The Big Bang theory is not one of the "big three" listed in the Smolin quote above. Still, it is critical to his discussion of them all. And relativity illuminates the idea of a "singularity" at the heart of the Big Bang theory, an infinitesimal point out of which everything may have come.

One venerable way of getting around the something-from-nothing quandary is to imagine the Big Bang as just half of a cyclical picture, matched by a Big Bounce on the other side of things. Then we get a cycle that itself can be considered "steady" over time. Unfortunately, that picture too has long been out of fashion with physicists at Smolin's level.

His own cosmological picture though is this: a black hole is a womb.  At the center of every black hole is a singularity, and on the other temporal side of that singularity - another universe. This universe might in fact die the sort of death often imagined for it, of unlimited expansion into nothingness, but the meta-universe into which it was born will go on, and always has.

Nothing comes from nothing, though everything passes through the condition described as a singularity, both entering (as a Black Hole) and exiting again as a Big Bang.

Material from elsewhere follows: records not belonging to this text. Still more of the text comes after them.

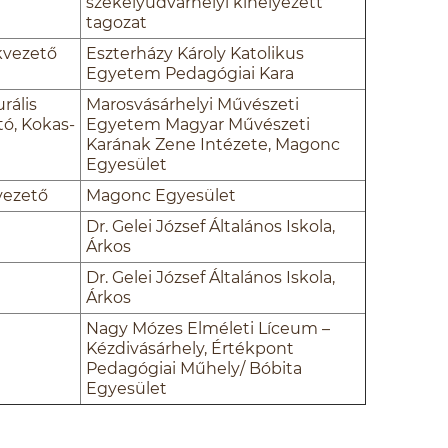
székelyudvarhelyi kihelyezett
tagozat
kvezető
Eszterházy Károly Katolikus
Egyetem Pedagógiai Kara
rális
Marosvásárhelyi Művészeti
ó, Kokas-
Egyetem Magyar Művészeti
Karának Zene Intézete, Magonc
Egyesület
vezető
Magonc Egyesület
Dr. Gelei József Általános Iskola,
Árkos
Dr. Gelei József Általános Iskola,
Árkos
Nagy Mózes Elméleti Líceum –
Kézdivásárhely, Értékpont
Pedagógiai Műhely/ Bóbita
Egyesület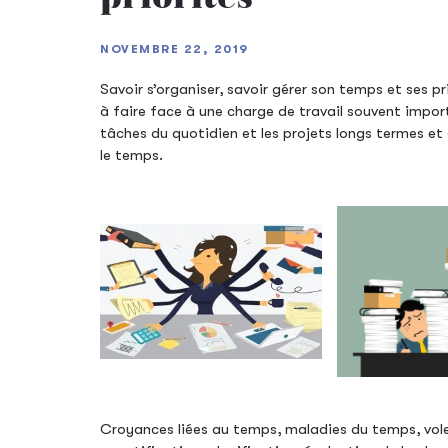
NOVEMBRE 22, 2019
Savoir s’organiser, savoir gérer son temps et ses p
à faire face à une charge de travail souvent import
tâches du quotidien et les projets longs termes et
le temps.
Croyances liées au temps, maladies du temps, voleu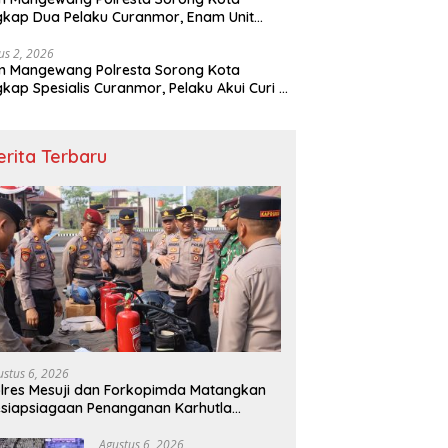
kap Dua Pelaku Curanmor, Enam Unit
eda Motor Diamankan
us 2, 2026
m Mangewang Polresta Sorong Kota
kap Spesialis Curanmor, Pelaku Akui Curi 29
eda Motor
erita Terbaru
ustus 6, 2026
lres Mesuji dan Forkopimda Matangkan
siapsiagaan Penanganan Karhutla
lalui Apel Gelar Pasukan
Agustus 6, 2026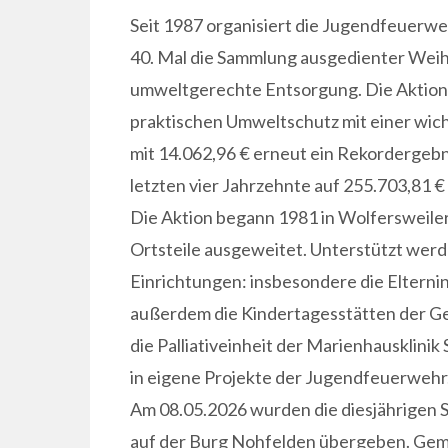
Seit 1987 organisiert die Jugendfeuerw
40. Mal die Sammlung ausgedienter Wei
umweltgerechte Entsorgung. Die Aktion 
praktischen Umweltschutz mit einer wic
mit 14.062,96 € erneut ein Rekordergeb
letzten vier Jahrzehnte auf 255.703,81 € 
Die Aktion begann 1981 in Wolfersweiler
Ortsteile ausgeweitet. Unterstützt werde
Einrichtungen: insbesondere die Elternini
außerdem die Kindertagesstätten der Ge
die Palliativeinheit der Marienhausklinik 
in eigene Projekte der Jugendfeuerwehr
Am 08.05.2026 wurden die diesjährigen
auf der Burg Nohfelden übergeben. Geme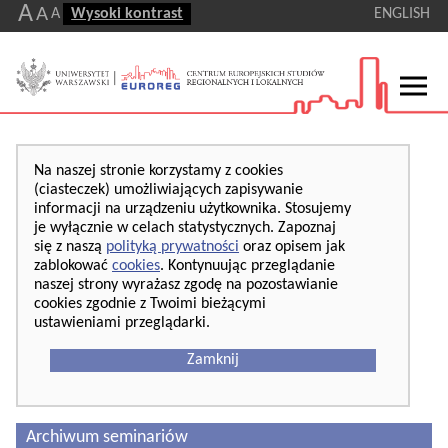
A
A
A
Wysoki kontrast
ENGLISH
Na naszej stronie korzystamy z cookies
(ciasteczek) umożliwiających zapisywanie
informacji na urządzeniu użytkownika. Stosujemy
je wyłącznie w celach statystycznych. Zapoznaj
się z naszą
polityką prywatności
oraz opisem jak
zablokować
cookies
. Kontynuując przeglądanie
naszej strony wyrażasz zgodę na pozostawianie
cookies zgodnie z Twoimi bieżącymi
ustawieniami przeglądarki.
Zamknij
Archiwum seminariów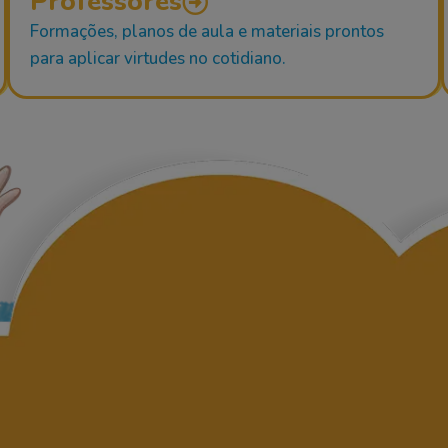
Professores
Formações, planos de aula e materiais prontos
para aplicar virtudes no cotidiano.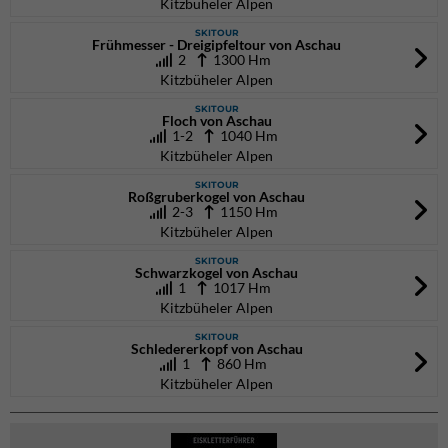
Kitzbüheler Alpen
SKITOUR
Frühmesser - Dreigipfeltour von Aschau
2
1300 Hm
Kitzbüheler Alpen
SKITOUR
Floch von Aschau
1-2
1040 Hm
Kitzbüheler Alpen
SKITOUR
Roßgruberkogel von Aschau
2-3
1150 Hm
Kitzbüheler Alpen
SKITOUR
Schwarzkogel von Aschau
1
1017 Hm
Kitzbüheler Alpen
SKITOUR
Schledererkopf von Aschau
1
860 Hm
Kitzbüheler Alpen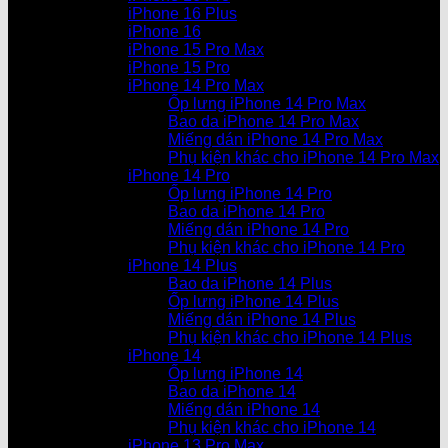
iPhone 16 Plus
iPhone 16
iPhone 15 Pro Max
iPhone 15 Pro
iPhone 14 Pro Max
Ốp lưng iPhone 14 Pro Max
Bao da iPhone 14 Pro Max
Miếng dán iPhone 14 Pro Max
Phụ kiện khác cho iPhone 14 Pro Max
iPhone 14 Pro
Ốp lưng iPhone 14 Pro
Bao da iPhone 14 Pro
Miếng dán iPhone 14 Pro
Phụ kiện khác cho iPhone 14 Pro
iPhone 14 Plus
Bao da iPhone 14 Plus
Ốp lưng iPhone 14 Plus
Miếng dán iPhone 14 Plus
Phụ kiện khác cho iPhone 14 Plus
iPhone 14
Ốp lưng iPhone 14
Bao da iPhone 14
Miếng dán iPhone 14
Phụ kiện khác cho iPhone 14
iPhone 13 Pro Max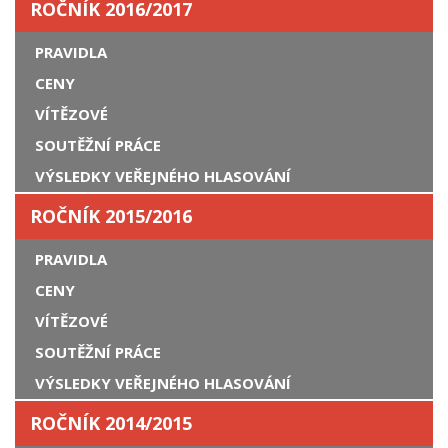
ROČNÍK 2016/2017
PRAVIDLA
CENY
VÍTĚZOVÉ
SOUTĚŽNÍ PRÁCE
VÝSLEDKY VEŘEJNÉHO HLASOVÁNÍ
ROČNÍK 2015/2016
PRAVIDLA
CENY
VÍTĚZOVÉ
SOUTĚŽNÍ PRÁCE
VÝSLEDKY VEŘEJNÉHO HLASOVÁNÍ
ROČNÍK 2014/2015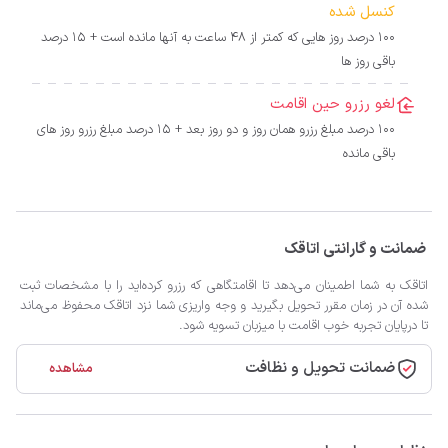
کنسل شده
100 درصد روز هایی که کمتر از 48 ساعت به آنها مانده است + 15 درصد
باقی روز ها
لغو رزرو حین اقامت
100 درصد مبلغ رزرو همان روز و دو روز بعد + 15 درصد مبلغ رزرو روز های
باقی مانده
ضمانت و گارانتی اتاقک
اتاقک به شما اطمینان می‌دهد تا اقامتگاهی که رزرو کرده‌اید را با مشخصات ثبت
شده آن در زمان مقرر تحویل بگیرید و وجه واریزی شما نزد اتاقک محفوظ می‌ماند
تا درپایان تجربه خوب اقامت با میزبان تسویه شود.
ضمانت تحویل و نظافت
مشاهده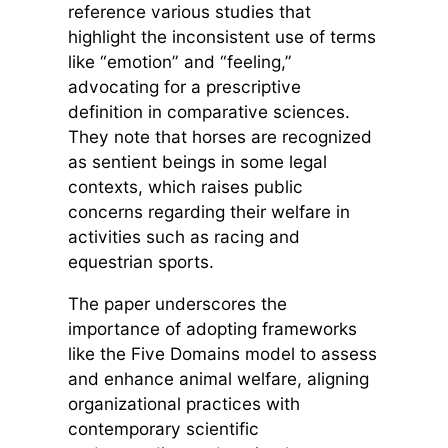
reference various studies that
highlight the inconsistent use of terms
like “emotion” and “feeling,”
advocating for a prescriptive
definition in comparative sciences.
They note that horses are recognized
as sentient beings in some legal
contexts, which raises public
concerns regarding their welfare in
activities such as racing and
equestrian sports.
The paper underscores the
importance of adopting frameworks
like the Five Domains model to assess
and enhance animal welfare, aligning
organizational practices with
contemporary scientific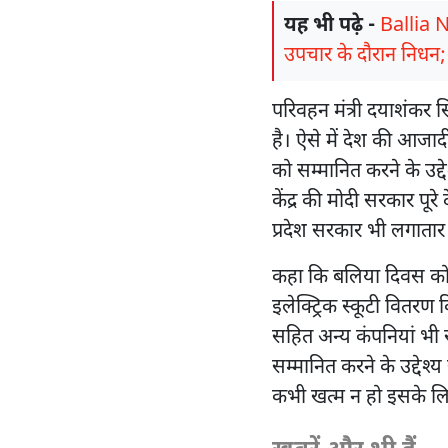
यह भी पढ़े -
Ballia N
उपचार के दौरान निधन;
परिवहन मंत्री दयाशंकर 
है। ऐसे में देश की आजादी
को सम्मानित करने के उद
केंद्र की मोदी सरकार पूरे द
प्रदेश सरकार भी लगातार 
कहा कि बलिया दिवस को ग
इलेक्ट्रिक स्कूटी वितरण 
सहित अन्य कंपनियां भी सह
सम्मानित करने के उद्देश
कभी खत्म न हो इसके लि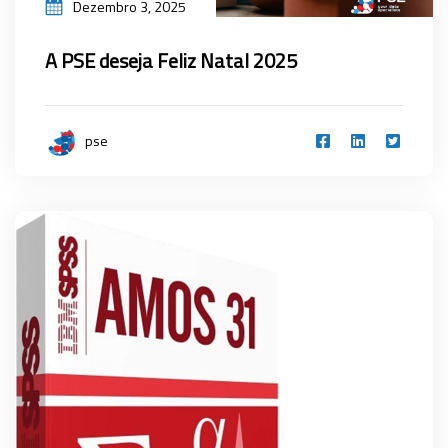
Dezembro 3, 2025
A PSE deseja Feliz Natal 2025
pse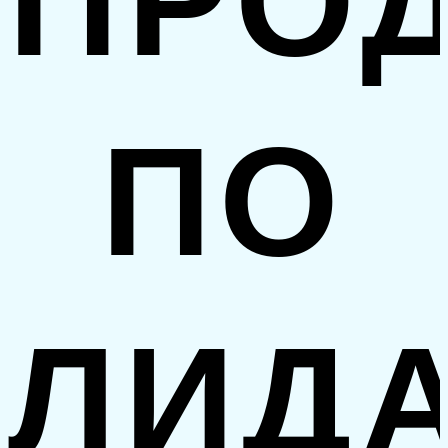
ПРО
ПО
ЛИД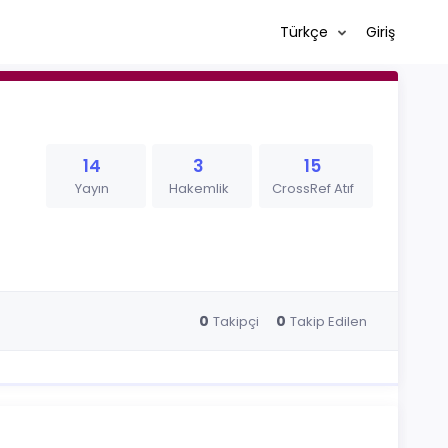
Türkçe
Giriş
14
3
15
Yayın
Hakemlik
CrossRef Atıf
0
0
Takipçi
Takip Edilen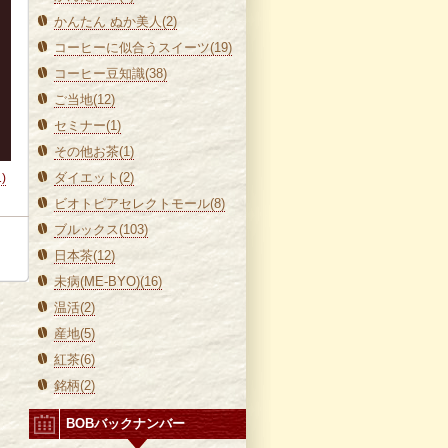
かんたん ぬか美人(2)
コーヒーに似合うスイーツ(19)
コーヒー豆知識(38)
ご当地(12)
セミナー(1)
その他お茶(1)
ダイエット(2)
1)
ビオトピアセレクトモール(8)
ブルックス(103)
日本茶(12)
未病(ME-BYO)(16)
温活(2)
産地(5)
紅茶(6)
銘柄(2)
BOBバックナンバー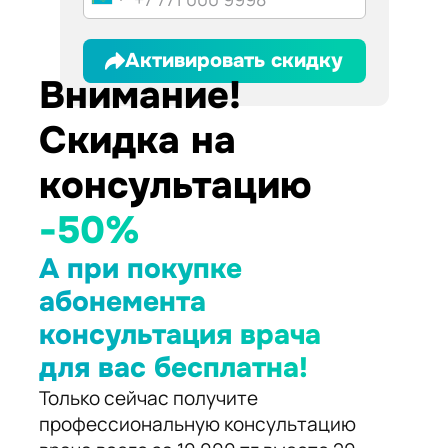
Активировать скидку
Внимание!
Скидка на
консультацию
-50%
А при покупке
абонемента
консультация врача
для вас бесплатна!
Только сейчас получите
профессиональную консультацию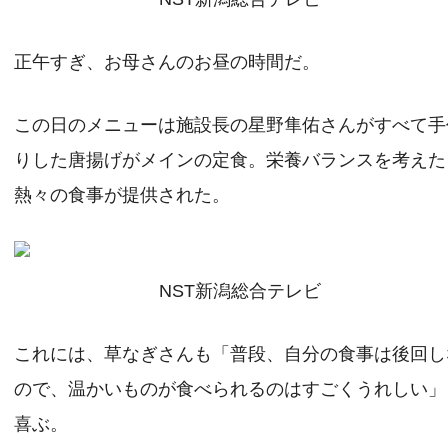
正午すぎ、お母さんのお昼の時間だ。
この日のメニューは施設長の星野隼佑さんがすべて手
りした唐揚げがメインの定食。栄養バランスを考えた
熱々の食事が提供された。
NST新潟総合テレビ
これには、草なぎさんも「普段、自分の食事は後回し
ので、温かいものが食べられるのはすごくうれしい」
喜ぶ。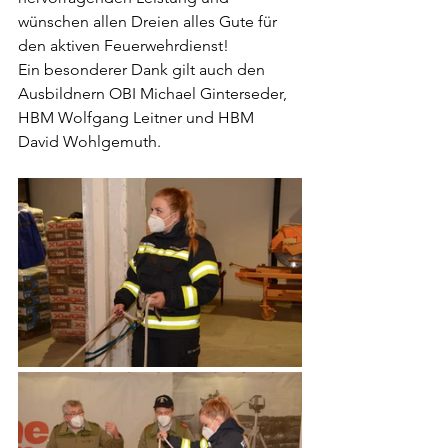
wünschen allen Dreien alles Gute für 
den aktiven Feuerwehrdienst!
Ein besonderer Dank gilt auch den 
Ausbildnern OBI Michael Ginterseder, 
HBM Wolfgang Leitner und HBM 
David Wohlgemuth.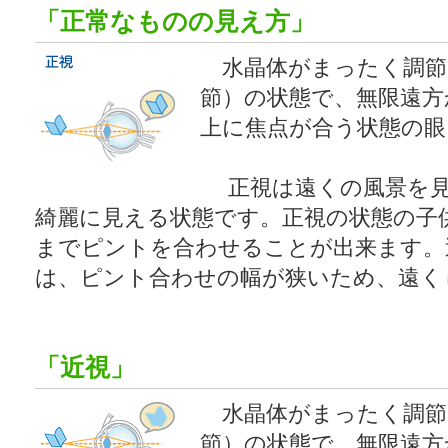
「正常なものの見え方」
水晶体がまったく調節
節）の状態で、無限遠方
上に焦点が合う状態の眼
正視は遠くの風景を見
綺麗に見える状態です。正視の状態の子
までピントを合わせることが出来ます。
は、ピント合わせの幅が狭いため、遠く
「近視」
水晶体がまったく調節
節）の状態で、無限遠方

This idea fits into an even broader notion: Cosmological Natural Selection. (CNS) Each universe has its own set of  laws. Some very different from those with which we are familiar, others only slightly different, Some universes will expand or collapse too quickly and fail either way. Perhaps, we might imagine,  only a few will last long enough to generate black holes and thus other universes. But wait ... can we consistently imagine that?

Consider, only those universes with laws that allow them to last long enough to create new black holes will create new universes. This is CNS -- because it seems to follow that most universes in the meta-universe must have a genetic package, a set of laws and initial conditions, that allows for the creation of black holes.

In contrast to the 'anthropic' theorists, Smolin isn't explaining laws we find on the hypothesis that they were the set that made possible the development of observers such as ourselves. They were and are the set that make possible the generation of more black holes and more universes -- a set of laws that has the side effect of making possible observers such as us.

This notion of CNS is the fundamental view that will in time, Smolin is confident, be seen as providing a founding for the successes of each of the three with which he started, and a correction to the difficulties he sees in each.

I have no real business having an opinion but I like this theory.